*Available data*
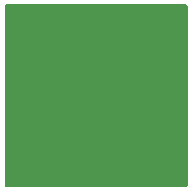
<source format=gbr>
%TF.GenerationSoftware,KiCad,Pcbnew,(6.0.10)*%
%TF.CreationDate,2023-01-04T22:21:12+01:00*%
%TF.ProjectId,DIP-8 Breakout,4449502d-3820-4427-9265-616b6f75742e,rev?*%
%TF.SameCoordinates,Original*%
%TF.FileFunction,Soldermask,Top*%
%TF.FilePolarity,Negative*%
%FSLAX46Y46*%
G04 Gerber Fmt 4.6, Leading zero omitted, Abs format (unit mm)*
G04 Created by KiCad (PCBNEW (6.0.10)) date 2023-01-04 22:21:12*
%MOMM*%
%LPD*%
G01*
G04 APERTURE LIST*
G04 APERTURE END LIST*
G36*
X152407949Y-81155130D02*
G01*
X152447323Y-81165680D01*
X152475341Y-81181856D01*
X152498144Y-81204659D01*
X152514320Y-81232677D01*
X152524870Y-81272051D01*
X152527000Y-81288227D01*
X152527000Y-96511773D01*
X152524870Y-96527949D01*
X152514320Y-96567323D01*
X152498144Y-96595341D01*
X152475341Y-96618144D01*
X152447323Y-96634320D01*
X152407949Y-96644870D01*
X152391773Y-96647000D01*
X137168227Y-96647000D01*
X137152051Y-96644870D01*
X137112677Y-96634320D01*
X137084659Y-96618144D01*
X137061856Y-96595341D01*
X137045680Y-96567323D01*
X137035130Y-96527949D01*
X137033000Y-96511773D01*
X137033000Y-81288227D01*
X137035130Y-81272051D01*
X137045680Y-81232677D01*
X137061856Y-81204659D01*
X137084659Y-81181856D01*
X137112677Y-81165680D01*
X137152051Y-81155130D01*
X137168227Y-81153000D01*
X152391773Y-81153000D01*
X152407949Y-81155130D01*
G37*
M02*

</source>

...

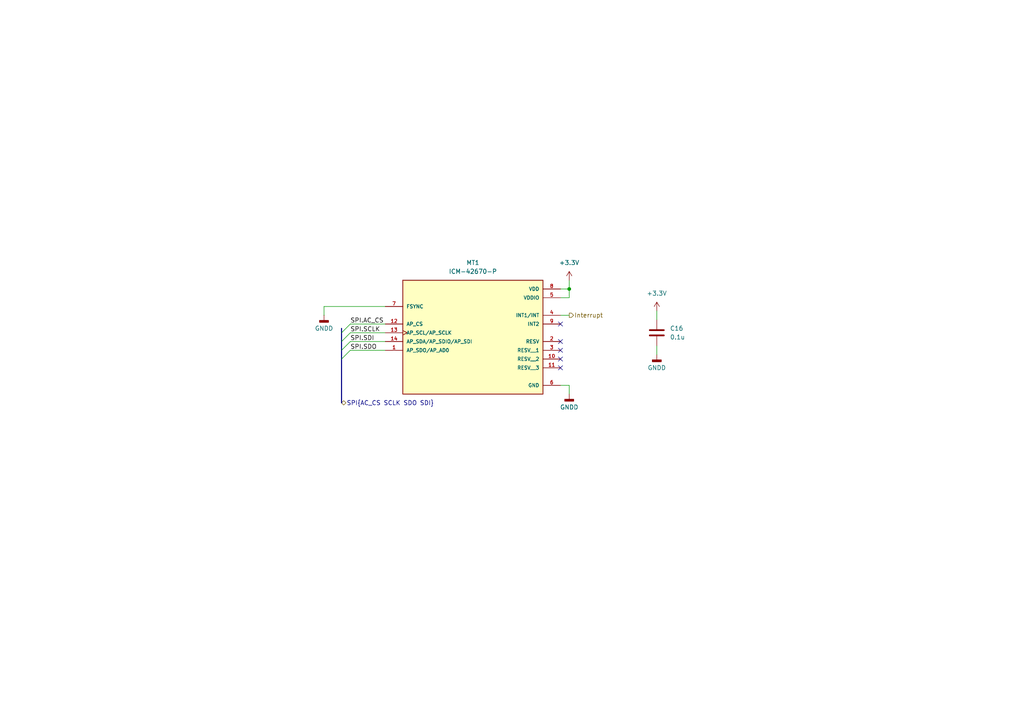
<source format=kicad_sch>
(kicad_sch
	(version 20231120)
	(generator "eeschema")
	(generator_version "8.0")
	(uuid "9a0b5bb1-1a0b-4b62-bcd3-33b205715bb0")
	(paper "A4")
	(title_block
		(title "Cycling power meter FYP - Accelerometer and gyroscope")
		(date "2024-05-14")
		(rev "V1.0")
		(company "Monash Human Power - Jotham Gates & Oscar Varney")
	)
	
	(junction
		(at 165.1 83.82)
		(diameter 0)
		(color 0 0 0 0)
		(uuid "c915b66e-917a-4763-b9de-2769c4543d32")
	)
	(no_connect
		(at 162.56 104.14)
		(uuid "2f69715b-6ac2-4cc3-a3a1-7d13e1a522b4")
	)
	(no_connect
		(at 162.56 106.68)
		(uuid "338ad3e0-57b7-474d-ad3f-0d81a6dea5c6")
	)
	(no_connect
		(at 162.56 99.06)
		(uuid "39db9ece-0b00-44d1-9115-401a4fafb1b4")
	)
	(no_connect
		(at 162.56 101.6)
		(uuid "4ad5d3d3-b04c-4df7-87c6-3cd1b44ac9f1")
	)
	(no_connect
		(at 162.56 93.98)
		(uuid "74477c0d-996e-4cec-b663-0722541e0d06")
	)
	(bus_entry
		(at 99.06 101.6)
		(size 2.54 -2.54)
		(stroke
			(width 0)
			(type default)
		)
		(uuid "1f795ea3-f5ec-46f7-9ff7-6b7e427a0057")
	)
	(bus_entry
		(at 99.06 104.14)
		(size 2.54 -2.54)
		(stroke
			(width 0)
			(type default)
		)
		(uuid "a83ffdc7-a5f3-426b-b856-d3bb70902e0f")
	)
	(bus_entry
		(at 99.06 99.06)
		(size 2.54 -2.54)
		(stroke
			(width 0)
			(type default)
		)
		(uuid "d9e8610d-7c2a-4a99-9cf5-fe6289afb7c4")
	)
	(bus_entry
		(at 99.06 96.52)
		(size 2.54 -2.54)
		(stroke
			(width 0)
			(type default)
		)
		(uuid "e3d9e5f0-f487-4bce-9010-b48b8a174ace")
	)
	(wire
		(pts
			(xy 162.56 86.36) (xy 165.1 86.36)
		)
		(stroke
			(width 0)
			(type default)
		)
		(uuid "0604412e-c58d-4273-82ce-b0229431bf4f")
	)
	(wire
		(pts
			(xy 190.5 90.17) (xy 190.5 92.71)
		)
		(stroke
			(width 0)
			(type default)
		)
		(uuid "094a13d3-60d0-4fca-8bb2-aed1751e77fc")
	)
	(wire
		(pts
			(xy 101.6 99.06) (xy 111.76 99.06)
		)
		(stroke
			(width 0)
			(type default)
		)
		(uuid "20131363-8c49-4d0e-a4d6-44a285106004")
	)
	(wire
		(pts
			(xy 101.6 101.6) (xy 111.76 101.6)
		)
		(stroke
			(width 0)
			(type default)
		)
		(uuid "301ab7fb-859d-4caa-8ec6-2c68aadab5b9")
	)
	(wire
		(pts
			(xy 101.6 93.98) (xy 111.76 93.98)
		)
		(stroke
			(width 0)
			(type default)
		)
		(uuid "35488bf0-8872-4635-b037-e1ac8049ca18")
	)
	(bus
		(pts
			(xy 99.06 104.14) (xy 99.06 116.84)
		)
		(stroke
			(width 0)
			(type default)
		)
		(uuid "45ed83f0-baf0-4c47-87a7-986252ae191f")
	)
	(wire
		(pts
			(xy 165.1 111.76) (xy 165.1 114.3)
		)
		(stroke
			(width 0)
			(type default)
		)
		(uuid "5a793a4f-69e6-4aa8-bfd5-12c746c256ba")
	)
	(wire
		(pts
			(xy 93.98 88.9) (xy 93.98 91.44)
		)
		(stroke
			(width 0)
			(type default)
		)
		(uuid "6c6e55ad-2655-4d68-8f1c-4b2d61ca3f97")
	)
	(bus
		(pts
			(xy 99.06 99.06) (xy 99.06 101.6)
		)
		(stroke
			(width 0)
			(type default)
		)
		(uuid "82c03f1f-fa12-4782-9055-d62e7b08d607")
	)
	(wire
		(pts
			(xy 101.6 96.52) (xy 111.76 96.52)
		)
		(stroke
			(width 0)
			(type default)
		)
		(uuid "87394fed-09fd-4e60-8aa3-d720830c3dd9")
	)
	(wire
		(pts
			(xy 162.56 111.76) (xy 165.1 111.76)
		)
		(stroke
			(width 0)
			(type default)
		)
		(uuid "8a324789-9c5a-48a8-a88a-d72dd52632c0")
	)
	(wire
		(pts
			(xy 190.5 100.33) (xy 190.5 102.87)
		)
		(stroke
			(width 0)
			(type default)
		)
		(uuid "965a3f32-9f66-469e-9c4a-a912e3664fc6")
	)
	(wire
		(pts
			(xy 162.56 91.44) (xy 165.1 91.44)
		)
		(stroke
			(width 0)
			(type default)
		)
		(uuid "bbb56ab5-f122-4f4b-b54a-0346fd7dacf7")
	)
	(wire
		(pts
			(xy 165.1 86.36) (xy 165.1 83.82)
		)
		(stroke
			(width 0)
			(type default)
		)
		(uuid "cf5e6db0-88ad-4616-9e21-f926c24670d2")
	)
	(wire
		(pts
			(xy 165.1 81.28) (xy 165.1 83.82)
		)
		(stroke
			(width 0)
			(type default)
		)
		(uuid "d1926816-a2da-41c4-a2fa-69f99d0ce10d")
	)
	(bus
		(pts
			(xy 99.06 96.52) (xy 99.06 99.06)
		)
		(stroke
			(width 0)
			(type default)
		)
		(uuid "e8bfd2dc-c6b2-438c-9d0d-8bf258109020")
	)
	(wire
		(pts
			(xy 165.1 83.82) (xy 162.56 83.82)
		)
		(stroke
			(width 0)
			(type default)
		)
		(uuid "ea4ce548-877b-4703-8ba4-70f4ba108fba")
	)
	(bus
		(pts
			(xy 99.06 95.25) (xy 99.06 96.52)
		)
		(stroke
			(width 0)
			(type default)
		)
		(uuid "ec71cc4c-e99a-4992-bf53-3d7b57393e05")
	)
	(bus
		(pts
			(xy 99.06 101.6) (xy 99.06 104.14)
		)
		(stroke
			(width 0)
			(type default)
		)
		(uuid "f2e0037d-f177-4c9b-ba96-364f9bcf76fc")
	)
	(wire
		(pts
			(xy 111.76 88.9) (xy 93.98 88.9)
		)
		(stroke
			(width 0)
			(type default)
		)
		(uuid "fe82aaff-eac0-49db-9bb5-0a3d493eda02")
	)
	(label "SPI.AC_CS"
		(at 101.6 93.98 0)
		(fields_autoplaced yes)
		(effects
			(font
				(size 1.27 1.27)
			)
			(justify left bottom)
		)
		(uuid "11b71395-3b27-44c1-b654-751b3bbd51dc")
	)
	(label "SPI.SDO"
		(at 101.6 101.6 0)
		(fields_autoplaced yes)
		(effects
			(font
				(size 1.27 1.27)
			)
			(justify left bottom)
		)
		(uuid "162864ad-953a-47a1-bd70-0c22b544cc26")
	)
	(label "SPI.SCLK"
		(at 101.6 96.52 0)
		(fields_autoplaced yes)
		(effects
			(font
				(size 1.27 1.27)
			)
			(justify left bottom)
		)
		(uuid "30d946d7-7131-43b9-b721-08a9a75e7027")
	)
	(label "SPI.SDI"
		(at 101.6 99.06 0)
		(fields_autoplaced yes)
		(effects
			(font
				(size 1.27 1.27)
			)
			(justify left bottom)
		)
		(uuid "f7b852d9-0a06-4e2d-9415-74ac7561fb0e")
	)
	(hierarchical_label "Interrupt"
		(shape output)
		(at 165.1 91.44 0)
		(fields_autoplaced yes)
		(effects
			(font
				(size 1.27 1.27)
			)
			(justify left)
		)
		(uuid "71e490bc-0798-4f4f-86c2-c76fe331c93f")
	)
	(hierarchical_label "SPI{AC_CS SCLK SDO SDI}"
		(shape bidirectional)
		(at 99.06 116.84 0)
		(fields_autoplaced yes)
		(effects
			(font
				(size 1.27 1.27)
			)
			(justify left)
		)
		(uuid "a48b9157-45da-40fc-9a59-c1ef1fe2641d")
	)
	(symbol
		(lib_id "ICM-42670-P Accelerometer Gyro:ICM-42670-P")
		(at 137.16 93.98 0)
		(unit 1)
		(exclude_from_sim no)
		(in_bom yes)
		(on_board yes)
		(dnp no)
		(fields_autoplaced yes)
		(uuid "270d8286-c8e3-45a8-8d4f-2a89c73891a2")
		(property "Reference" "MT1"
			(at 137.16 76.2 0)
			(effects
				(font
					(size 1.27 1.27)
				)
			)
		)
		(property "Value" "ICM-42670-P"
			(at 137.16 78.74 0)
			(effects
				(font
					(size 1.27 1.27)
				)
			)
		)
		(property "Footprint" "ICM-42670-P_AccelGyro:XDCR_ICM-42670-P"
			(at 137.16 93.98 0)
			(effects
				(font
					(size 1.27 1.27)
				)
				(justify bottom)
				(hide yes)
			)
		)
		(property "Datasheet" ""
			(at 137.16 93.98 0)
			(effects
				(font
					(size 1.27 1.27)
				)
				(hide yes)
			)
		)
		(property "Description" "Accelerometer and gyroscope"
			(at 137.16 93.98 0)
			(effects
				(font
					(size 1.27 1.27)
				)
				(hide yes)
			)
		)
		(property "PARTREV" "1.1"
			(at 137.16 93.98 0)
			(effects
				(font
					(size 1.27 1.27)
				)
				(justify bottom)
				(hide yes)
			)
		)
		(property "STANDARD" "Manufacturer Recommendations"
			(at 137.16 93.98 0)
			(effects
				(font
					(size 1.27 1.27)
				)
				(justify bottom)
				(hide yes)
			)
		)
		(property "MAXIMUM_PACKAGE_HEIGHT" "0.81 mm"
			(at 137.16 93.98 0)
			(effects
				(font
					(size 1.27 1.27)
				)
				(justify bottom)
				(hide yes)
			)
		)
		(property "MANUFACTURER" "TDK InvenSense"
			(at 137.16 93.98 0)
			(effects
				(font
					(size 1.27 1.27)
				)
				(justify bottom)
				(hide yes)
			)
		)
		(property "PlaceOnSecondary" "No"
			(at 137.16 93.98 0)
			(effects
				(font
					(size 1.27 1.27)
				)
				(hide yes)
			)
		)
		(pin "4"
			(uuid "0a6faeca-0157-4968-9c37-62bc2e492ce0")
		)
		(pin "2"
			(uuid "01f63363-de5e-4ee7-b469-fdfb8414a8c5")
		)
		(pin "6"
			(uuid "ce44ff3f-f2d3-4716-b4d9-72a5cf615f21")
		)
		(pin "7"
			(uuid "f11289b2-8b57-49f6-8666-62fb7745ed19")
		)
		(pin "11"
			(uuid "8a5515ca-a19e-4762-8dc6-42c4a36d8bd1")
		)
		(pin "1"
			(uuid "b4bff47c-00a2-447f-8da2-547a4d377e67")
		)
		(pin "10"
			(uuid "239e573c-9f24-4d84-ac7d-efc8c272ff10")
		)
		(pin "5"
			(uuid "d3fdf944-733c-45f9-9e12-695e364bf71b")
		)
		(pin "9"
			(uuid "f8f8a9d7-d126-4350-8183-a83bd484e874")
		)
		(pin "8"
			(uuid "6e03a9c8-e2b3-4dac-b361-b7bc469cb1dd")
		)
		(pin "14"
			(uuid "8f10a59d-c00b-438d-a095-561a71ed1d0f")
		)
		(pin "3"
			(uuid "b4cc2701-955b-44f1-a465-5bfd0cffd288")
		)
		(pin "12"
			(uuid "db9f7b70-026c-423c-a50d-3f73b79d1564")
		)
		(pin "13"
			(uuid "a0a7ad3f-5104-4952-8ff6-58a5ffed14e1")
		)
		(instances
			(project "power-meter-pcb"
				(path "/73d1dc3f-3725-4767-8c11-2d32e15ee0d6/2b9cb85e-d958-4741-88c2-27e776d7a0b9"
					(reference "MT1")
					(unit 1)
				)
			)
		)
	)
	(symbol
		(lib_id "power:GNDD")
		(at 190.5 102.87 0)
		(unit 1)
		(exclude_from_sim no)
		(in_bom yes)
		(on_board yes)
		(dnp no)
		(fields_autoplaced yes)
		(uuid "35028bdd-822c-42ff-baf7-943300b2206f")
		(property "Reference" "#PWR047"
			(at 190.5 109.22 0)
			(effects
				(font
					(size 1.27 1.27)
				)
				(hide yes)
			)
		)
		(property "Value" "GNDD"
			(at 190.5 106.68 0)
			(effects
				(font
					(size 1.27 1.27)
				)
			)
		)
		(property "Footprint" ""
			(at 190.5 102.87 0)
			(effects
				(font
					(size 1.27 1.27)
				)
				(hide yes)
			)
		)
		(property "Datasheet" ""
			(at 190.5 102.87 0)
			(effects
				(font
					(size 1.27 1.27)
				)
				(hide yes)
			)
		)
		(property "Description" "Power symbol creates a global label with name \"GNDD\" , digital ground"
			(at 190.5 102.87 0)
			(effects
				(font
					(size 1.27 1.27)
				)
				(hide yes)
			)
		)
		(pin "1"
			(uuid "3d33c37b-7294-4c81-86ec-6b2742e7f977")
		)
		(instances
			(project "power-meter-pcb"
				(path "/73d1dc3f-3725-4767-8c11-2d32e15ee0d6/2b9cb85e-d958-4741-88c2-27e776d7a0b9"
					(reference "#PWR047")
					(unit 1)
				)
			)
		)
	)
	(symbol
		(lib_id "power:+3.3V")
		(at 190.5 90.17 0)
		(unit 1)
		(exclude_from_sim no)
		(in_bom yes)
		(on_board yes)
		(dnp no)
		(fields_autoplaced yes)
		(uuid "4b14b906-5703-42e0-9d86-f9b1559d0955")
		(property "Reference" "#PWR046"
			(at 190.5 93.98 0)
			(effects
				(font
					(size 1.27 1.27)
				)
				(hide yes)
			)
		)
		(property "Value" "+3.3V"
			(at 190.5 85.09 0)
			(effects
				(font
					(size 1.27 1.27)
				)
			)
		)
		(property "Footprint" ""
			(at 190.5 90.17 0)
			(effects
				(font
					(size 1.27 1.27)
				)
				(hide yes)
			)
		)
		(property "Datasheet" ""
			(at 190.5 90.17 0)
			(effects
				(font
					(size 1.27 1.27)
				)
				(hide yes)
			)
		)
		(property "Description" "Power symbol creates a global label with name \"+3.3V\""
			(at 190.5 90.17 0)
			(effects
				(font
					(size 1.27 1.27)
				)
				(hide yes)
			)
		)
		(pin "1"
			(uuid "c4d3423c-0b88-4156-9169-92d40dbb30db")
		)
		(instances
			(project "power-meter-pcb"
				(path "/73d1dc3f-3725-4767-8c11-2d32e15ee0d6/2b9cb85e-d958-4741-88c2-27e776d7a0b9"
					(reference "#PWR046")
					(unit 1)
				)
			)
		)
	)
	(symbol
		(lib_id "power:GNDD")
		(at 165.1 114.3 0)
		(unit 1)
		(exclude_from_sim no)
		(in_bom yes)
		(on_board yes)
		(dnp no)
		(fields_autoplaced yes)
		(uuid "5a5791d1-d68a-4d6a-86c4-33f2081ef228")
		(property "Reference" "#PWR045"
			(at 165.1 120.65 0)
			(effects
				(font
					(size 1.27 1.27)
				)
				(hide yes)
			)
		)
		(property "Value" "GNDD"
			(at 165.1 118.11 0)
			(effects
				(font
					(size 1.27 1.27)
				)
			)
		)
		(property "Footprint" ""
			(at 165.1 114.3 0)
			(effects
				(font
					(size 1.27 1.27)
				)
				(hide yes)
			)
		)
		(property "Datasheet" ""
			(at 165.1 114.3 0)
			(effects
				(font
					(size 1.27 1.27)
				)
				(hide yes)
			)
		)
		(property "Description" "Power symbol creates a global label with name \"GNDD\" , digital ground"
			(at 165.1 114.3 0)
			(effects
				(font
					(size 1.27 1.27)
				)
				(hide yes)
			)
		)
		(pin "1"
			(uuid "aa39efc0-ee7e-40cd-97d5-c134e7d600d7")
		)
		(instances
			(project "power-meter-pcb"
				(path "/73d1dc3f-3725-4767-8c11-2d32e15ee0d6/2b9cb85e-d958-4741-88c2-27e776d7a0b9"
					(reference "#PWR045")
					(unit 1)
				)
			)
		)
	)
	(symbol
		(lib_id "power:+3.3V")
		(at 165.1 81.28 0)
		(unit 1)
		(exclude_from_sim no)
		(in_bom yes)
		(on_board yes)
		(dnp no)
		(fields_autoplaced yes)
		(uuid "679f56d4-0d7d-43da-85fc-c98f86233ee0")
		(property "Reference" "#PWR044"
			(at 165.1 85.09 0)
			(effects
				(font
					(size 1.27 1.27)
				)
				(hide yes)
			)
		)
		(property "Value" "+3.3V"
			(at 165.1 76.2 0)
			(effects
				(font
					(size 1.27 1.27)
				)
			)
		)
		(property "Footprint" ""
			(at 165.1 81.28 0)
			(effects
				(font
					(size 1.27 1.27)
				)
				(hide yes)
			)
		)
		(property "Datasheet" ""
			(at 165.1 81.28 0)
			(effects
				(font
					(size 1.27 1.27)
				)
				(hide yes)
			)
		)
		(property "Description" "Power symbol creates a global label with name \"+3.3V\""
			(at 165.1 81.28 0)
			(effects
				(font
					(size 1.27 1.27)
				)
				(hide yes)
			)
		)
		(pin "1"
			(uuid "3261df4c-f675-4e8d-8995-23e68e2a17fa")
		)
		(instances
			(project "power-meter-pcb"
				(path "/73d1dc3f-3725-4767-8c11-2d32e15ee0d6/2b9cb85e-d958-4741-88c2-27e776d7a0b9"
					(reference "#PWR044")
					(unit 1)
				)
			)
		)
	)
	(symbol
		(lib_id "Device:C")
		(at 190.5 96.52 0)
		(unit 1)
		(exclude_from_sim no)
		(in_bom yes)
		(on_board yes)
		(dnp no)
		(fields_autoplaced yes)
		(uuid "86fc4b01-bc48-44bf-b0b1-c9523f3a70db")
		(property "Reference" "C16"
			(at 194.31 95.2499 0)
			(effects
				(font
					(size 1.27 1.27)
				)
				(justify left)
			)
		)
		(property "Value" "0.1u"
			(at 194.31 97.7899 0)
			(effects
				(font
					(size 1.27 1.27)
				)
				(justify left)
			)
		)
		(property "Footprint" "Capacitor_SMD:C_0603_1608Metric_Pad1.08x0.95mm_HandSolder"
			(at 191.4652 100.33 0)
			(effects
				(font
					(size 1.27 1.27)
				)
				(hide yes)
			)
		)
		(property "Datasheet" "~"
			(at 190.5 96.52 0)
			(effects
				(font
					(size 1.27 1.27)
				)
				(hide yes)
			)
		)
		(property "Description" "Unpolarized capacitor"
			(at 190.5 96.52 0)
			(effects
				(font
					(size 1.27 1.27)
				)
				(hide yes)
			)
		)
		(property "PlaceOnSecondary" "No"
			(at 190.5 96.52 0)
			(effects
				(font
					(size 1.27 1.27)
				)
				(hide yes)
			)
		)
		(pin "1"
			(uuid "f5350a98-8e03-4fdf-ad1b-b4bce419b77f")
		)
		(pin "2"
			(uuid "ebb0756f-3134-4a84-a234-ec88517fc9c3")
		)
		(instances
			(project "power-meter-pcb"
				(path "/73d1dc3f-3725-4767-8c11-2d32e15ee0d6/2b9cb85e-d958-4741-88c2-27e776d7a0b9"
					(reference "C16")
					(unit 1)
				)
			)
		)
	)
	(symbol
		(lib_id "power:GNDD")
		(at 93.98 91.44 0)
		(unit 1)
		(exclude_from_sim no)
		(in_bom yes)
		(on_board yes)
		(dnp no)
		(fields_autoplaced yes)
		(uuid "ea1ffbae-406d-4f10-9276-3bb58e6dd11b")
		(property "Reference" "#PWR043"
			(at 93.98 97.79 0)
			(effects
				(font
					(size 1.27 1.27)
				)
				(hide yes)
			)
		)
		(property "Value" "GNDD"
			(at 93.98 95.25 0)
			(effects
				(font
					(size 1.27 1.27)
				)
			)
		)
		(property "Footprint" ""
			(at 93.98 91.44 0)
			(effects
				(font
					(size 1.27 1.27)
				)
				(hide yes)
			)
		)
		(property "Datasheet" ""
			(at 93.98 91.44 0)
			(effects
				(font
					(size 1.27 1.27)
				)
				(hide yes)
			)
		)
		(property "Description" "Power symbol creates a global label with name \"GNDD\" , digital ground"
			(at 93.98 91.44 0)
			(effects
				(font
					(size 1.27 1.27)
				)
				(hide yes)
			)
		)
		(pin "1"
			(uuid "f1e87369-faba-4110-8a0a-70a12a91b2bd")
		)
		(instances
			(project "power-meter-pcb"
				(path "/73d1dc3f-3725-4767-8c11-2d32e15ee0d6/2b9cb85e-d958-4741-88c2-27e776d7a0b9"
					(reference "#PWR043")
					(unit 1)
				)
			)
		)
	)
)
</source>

*Instructions for the task*
Write out exactly the lines above between the line with "<source format=gbr>" and the line with "X152527000Y-81288227D01*", inclusive, and nothing beyond them.

*Exercise result*
<source format=gbr>
%TF.GenerationSoftware,KiCad,Pcbnew,(6.0.10)*%
%TF.CreationDate,2023-01-04T22:21:12+01:00*%
%TF.ProjectId,DIP-8 Breakout,4449502d-3820-4427-9265-616b6f75742e,rev?*%
%TF.SameCoordinates,Original*%
%TF.FileFunction,Soldermask,Top*%
%TF.FilePolarity,Negative*%
%FSLAX46Y46*%
G04 Gerber Fmt 4.6, Leading zero omitted, Abs format (unit mm)*
G04 Created by KiCad (PCBNEW (6.0.10)) date 2023-01-04 22:21:12*
%MOMM*%
%LPD*%
G01*
G04 APERTURE LIST*
G04 APERTURE END LIST*
G36*
X152407949Y-81155130D02*
G01*
X152447323Y-81165680D01*
X152475341Y-81181856D01*
X152498144Y-81204659D01*
X152514320Y-81232677D01*
X152524870Y-81272051D01*
X152527000Y-81288227D01*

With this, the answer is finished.